*What you have to do:*
How do the lines below between the ones holding "left front paw: (543, 600)" and "right eye: (893, 455)", inclusive, read? Give them again exactly, with no other lines.

*Information given:*
+++++
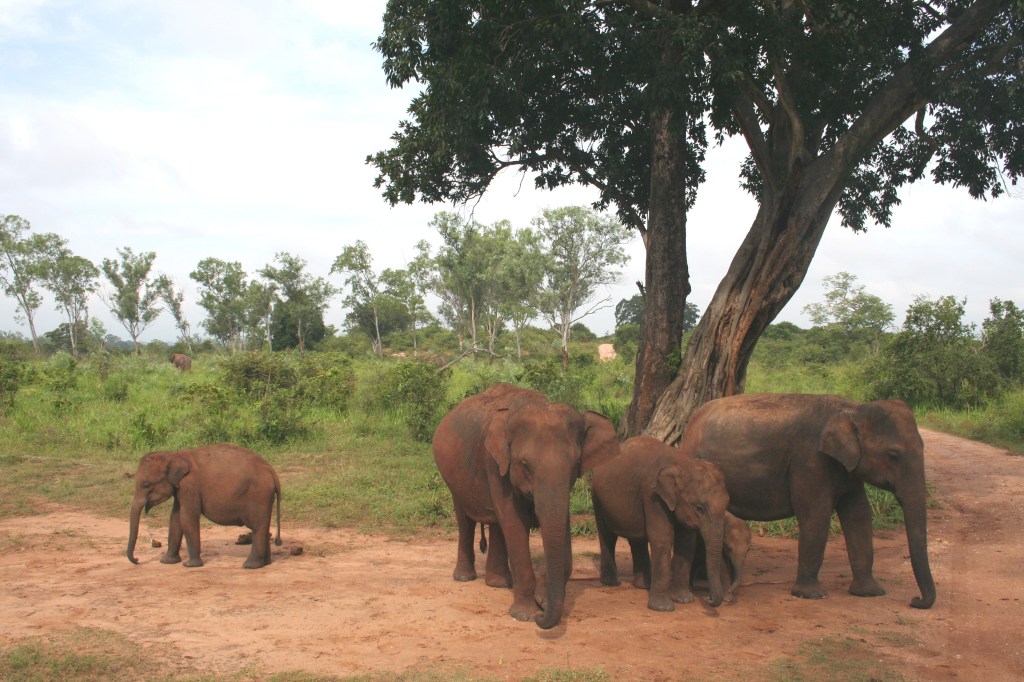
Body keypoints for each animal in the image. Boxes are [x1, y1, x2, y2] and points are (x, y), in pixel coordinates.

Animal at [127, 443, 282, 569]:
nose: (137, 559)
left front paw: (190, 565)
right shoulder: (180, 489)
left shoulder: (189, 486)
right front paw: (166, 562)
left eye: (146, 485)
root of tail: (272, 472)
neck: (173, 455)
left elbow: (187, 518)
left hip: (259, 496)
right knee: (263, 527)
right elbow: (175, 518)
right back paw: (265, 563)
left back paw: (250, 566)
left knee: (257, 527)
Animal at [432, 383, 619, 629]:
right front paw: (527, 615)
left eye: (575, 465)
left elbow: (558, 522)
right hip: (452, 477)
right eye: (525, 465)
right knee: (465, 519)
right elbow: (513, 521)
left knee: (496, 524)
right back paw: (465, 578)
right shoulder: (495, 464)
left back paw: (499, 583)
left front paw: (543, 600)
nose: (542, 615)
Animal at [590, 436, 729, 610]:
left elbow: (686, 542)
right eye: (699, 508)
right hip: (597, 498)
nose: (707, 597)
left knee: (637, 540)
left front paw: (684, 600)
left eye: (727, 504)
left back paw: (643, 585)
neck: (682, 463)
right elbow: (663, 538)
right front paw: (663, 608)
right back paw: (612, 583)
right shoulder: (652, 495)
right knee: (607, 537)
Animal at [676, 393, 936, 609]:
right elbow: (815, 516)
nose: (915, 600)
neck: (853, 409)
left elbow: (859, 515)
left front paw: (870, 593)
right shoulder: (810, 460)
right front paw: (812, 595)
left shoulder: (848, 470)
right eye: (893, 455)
+++++
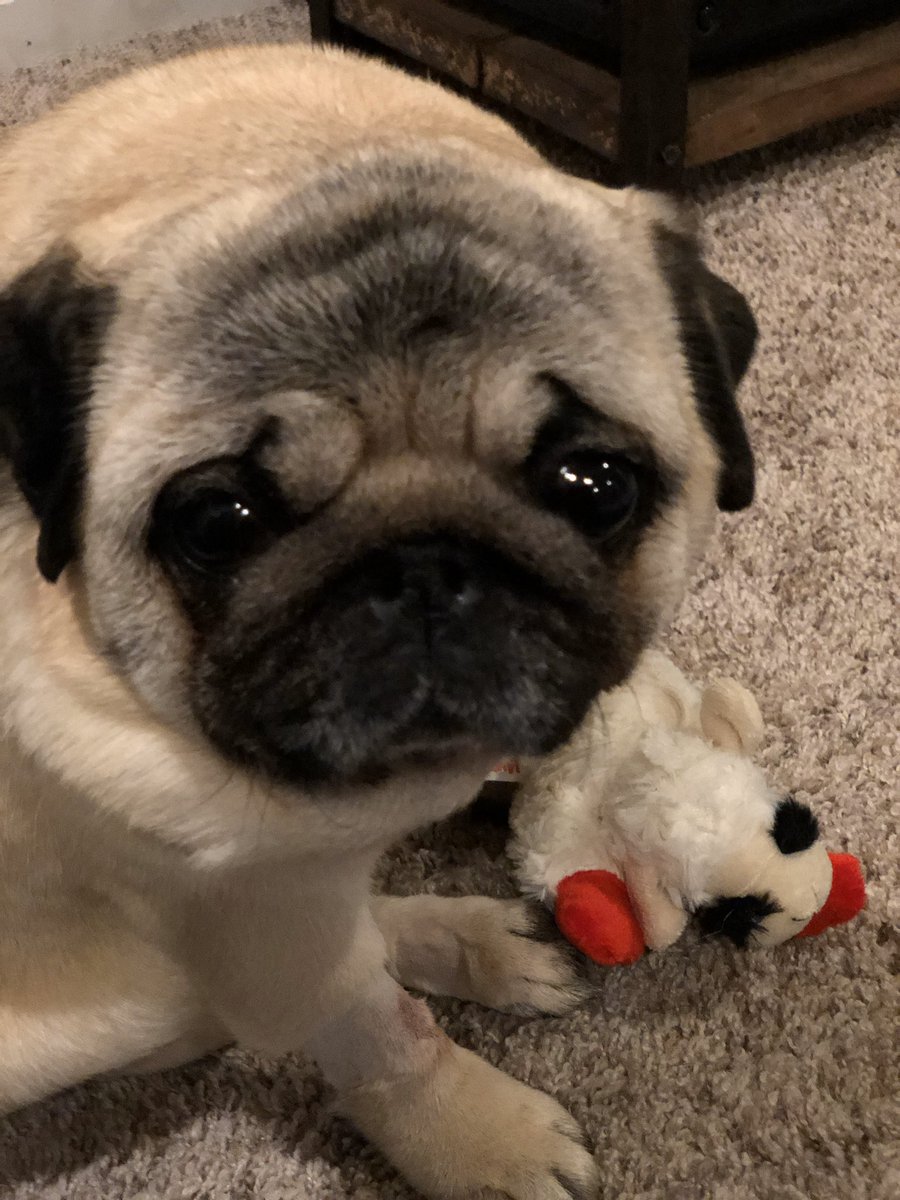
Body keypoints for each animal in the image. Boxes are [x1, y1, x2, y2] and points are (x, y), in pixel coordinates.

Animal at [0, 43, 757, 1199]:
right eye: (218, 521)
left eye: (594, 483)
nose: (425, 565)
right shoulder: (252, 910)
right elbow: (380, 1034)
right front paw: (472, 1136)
+++++
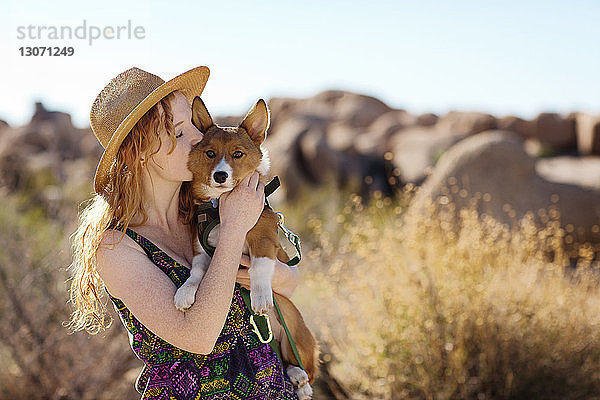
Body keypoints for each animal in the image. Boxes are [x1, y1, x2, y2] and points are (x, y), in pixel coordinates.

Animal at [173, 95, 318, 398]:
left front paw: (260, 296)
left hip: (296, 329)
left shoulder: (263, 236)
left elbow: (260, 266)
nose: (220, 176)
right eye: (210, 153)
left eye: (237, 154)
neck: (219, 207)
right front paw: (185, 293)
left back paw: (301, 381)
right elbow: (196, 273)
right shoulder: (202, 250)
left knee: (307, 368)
+++++
*Answer below:*
left front paw: (543, 600)
nose: (542, 615)
Animal at [590, 436, 729, 610]:
left elbow: (686, 542)
right eye: (699, 508)
right hip: (597, 498)
nose: (707, 597)
left knee: (637, 540)
left front paw: (684, 600)
left eye: (727, 504)
left back paw: (643, 585)
neck: (682, 463)
right elbow: (663, 538)
right front paw: (663, 608)
right back paw: (612, 583)
right shoulder: (652, 495)
right knee: (607, 537)
Animal at [676, 393, 936, 609]:
right elbow: (815, 516)
nose: (915, 600)
neck: (853, 409)
left elbow: (859, 515)
left front paw: (870, 593)
right shoulder: (810, 460)
right front paw: (812, 595)
left shoulder: (848, 470)
right eye: (893, 455)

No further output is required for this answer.